Via libera dal governo Musumeci al Piano di demolizione di alcune opere incompiute, individuate dall’assessorato regionale alle Infrastrutture, finanziato attraverso la riprogrammazione di economie del Piano sviluppo e coesione del Fsc 2014-2020 con l’obiettivo della riqualificazione urbana. Una parte dei fondi sarà invece destinata a completare interventi già avviati. Il Piano demolizioni prevede anche l’abbattimento, a Paceco, dello scheletro del mai ultimato ampliamento dell’edificio che ospita la Biblioteca comunale. Per demolire la struttura sono stati impegnati 545 mila euro.

Stanziati invece per Camporeale 330 mila euro per l’abbattimento della scuola materna a tre sezioni che non è mai stata completata e che è stata, nel corso degli anni, ricettacolo di degrado. “Abbiamo destinato oltre tre milioni di euro – spiega l’assessore Marco Falcone – per l’abbattimento di immobili e infrastrutture mai completate o rimaste prive di funzionalità ormai da anni, talvolta diventando emblemi di degrado urbano e spreco di denaro pubblico.

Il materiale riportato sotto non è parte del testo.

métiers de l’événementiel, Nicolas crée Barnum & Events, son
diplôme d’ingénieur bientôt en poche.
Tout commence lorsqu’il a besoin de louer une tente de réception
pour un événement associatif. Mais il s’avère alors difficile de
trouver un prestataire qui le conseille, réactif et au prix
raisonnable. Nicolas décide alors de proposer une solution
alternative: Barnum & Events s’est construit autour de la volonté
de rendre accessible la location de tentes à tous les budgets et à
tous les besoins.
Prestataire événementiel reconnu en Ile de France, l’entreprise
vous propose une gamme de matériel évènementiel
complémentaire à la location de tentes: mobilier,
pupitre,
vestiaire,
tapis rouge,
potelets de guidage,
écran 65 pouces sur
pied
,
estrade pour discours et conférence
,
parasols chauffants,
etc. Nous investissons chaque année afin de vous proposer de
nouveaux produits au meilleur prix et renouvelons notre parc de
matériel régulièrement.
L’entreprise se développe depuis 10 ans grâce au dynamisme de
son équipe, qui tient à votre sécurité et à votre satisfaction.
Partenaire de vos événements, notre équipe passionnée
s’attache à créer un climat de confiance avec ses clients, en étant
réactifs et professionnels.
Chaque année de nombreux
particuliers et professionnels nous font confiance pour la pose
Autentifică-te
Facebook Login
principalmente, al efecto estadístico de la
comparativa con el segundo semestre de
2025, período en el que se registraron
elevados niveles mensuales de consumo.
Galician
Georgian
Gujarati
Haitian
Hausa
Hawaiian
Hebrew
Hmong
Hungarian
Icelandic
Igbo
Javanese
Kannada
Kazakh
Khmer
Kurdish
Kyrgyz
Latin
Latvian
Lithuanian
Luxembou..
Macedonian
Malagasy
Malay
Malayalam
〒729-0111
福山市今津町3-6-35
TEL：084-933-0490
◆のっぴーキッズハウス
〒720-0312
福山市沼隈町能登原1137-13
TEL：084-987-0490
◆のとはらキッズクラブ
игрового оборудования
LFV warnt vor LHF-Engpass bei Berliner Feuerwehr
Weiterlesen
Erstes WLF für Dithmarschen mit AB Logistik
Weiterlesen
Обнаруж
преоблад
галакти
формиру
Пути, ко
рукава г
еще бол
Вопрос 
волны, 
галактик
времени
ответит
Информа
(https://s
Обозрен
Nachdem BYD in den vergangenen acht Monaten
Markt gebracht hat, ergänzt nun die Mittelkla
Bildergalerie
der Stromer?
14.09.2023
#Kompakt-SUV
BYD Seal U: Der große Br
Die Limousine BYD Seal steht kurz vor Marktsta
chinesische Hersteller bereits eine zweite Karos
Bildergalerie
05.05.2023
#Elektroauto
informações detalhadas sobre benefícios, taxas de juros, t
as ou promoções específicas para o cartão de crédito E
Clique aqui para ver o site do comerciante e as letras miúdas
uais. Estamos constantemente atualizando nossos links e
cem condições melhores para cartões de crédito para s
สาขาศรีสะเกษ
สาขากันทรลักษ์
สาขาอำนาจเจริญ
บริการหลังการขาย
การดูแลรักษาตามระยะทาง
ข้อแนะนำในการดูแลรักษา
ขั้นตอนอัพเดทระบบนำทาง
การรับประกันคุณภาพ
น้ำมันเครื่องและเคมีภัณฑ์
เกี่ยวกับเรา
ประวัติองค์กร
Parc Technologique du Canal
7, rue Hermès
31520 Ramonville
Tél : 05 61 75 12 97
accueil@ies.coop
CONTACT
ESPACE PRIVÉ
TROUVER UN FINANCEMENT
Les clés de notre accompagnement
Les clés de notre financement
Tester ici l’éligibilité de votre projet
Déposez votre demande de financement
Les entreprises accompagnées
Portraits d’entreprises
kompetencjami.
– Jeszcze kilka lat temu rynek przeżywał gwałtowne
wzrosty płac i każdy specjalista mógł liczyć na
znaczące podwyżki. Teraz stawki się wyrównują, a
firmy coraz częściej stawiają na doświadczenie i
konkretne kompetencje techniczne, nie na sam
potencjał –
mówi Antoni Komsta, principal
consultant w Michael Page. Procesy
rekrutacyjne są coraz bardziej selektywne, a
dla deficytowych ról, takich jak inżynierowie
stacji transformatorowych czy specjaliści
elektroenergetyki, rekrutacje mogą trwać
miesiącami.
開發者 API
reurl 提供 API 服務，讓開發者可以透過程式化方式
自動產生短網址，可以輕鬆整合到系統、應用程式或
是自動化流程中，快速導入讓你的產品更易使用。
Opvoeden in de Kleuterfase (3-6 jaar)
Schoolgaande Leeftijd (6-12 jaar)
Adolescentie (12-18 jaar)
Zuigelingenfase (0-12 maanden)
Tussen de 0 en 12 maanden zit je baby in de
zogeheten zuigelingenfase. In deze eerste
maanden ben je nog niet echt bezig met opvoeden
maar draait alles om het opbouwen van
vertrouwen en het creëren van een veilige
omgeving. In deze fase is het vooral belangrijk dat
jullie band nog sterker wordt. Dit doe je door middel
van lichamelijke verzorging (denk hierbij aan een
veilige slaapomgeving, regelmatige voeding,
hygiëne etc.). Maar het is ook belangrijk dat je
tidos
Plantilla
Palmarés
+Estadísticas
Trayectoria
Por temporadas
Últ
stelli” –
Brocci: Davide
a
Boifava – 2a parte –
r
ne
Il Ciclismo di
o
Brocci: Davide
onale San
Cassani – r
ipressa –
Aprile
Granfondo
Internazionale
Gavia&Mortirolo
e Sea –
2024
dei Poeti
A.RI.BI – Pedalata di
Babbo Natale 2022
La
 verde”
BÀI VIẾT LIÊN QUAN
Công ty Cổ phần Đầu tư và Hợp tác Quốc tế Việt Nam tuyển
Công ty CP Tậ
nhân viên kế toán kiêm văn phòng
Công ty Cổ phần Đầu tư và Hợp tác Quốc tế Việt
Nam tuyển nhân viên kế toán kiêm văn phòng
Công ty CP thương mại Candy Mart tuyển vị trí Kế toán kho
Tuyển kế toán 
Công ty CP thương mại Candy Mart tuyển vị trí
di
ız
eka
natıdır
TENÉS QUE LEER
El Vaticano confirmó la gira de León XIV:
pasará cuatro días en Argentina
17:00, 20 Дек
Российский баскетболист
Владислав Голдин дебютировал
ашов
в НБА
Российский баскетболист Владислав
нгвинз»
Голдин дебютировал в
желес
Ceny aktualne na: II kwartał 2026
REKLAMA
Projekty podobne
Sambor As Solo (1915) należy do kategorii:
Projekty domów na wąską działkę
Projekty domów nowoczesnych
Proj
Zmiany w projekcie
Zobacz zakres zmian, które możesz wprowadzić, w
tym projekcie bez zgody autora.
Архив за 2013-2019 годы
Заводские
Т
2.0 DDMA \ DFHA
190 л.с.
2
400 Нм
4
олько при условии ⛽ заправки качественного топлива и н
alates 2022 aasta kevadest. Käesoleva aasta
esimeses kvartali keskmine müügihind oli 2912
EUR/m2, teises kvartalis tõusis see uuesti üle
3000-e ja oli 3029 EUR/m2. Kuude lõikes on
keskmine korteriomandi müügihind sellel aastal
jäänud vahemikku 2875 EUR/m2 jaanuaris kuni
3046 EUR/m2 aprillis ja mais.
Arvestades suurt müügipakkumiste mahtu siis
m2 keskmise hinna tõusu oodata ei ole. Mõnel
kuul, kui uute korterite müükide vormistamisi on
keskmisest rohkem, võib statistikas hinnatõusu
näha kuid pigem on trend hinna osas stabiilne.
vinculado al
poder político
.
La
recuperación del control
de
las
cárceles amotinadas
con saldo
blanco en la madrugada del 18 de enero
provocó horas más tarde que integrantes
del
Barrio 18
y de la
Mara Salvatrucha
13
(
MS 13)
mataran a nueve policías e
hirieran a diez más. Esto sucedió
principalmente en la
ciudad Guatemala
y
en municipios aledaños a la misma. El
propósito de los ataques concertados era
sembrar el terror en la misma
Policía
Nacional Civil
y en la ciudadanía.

Il governo Musumeci mantiene adesso l’impegno a risanare queste ferite – ha aggiunto Falcone – che vengono da un tempo che ormai ci siamo messi alle spalle: passo dopo passo, abbiamo lavorato affinché anche in Sicilia le opere pubbliche abbiano un inizio e una fine in tempi certi”. Gli interventi andranno comunque avanti non appena verranno intercettati altri finanziamenti. Sono tante, troppe, infatti le opere pubbliche mai portate a compimento e che finora hanno soltanto deturpato i nostri paesaggi e minato l’immagine della Sicilia.